I don't do warm and fuzzy. My parents didn't raise me with words of affirmation so the idea of even telling people I care about them makes me uncomfortable. Hearing it from past partners also made me uncomfortable.
Energy Down The Drain
I am an emotional drain. I haven't had a good sense of self in such a long time and I'm not sure what I want out of life. It is hard to build something with someone when you don't know what to build towards.
How Could I Trust Again?
I most likely have abandonment issues as I was cheated on in my first relationship and had very few friends or people who showed interest in me in my life during my early years, and really, still to this day. The two friends I did have moved literally to the other side of the country, also when I was young, and basically dropped off and rarely reached out to me after the fact, which made me feel very unimportant to them or anyone else.
I'm a very independent person too, so I tend to just do sh!t on my own without even thinking that it's okay to even think about asking for assistance.
I'm quite clingy and needy because of this and I tend to read into and overthink situations way further or differently then I should and I put their action in a negative light. I can very easily convince myself that my SO has found someone else to fulfill something in their life and that I'm not needed or wanted and it's usually very small things, which doesn't help at all. I am usually pretty terrified that they will cheat emotionally more than anything and form a deeper connection with someone who isn't me and I will be left alone again.
I'm also a VERY physical person.
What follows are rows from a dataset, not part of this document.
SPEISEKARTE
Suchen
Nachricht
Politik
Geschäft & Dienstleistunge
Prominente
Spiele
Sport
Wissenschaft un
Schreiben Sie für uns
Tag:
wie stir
Not sexually, just affectionate. If I'm within arms reach, I will touch my SO in one way or another. Even just resting a toe on their ankle is enough. Just for my brain to know they're there and real. It's literally an unconscious thing too. I don't even realize it and then my SO laughs sometimes and is like "You just like to touch me huh?" And I'm like "Yeah, I guess I do."
No Sex Drive
I consider myself grey-asexual. I often could really not care a single bit that sex exists. Sometimes going to the point of being borderline sex repulsed. I can and do enjoy sex but not all the time. This also ties over to me not always being overly affectionate and cuddly. (I have two very needy wonderful clingy partners and this tends to f** with them a bit)
No More Smooches
I can't seem to find anyone I even want to kiss. I'll date someone and when they try to kiss me I cringe away or force myself to get it over with. It's like kissing a brother or something. My relationships can't progress cuz I can't even get past that point. I'm not sure if it's because something is wrong with me or if they're all the wrong people.
All by myself
I grew up moving around a lot, which made me a bit solitary and independent. I love having company and people around, and I'm not antisocial, but I never see it necessary to check up on people or to ask my friends or girlfriends to come over. I grew up only ever seeing friends or girls once a week in high school, so girls I date think I don't want to be with them as much as they want to be with me.